» **Problem description**
Please restate the lines shown below exactly, every one of them.
= = = =
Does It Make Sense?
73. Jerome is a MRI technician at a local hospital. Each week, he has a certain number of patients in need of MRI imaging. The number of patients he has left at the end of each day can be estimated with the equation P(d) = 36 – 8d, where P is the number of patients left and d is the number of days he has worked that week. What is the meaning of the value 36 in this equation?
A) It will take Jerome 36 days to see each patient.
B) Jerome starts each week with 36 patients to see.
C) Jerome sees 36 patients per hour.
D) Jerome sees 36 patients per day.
= = = =
» **Result**
Does It Make Sense?
73. Jerome is a MRI technician at a local hospital. Each week, he has a certain number of patients in need of MRI imaging. The number of patients he has left at the end of each day can be estimated with the equation P(d) = 36 – 8d, where P is the number of patients left and d is the number of days he has worked that week. What is the meaning of the value 36 in this equation?
A) It will take Jerome 36 days to see each patient.
B) Jerome starts each week with 36 patients to see.
C) Jerome sees 36 patients per hour.
D) Jerome sees 36 patients per day.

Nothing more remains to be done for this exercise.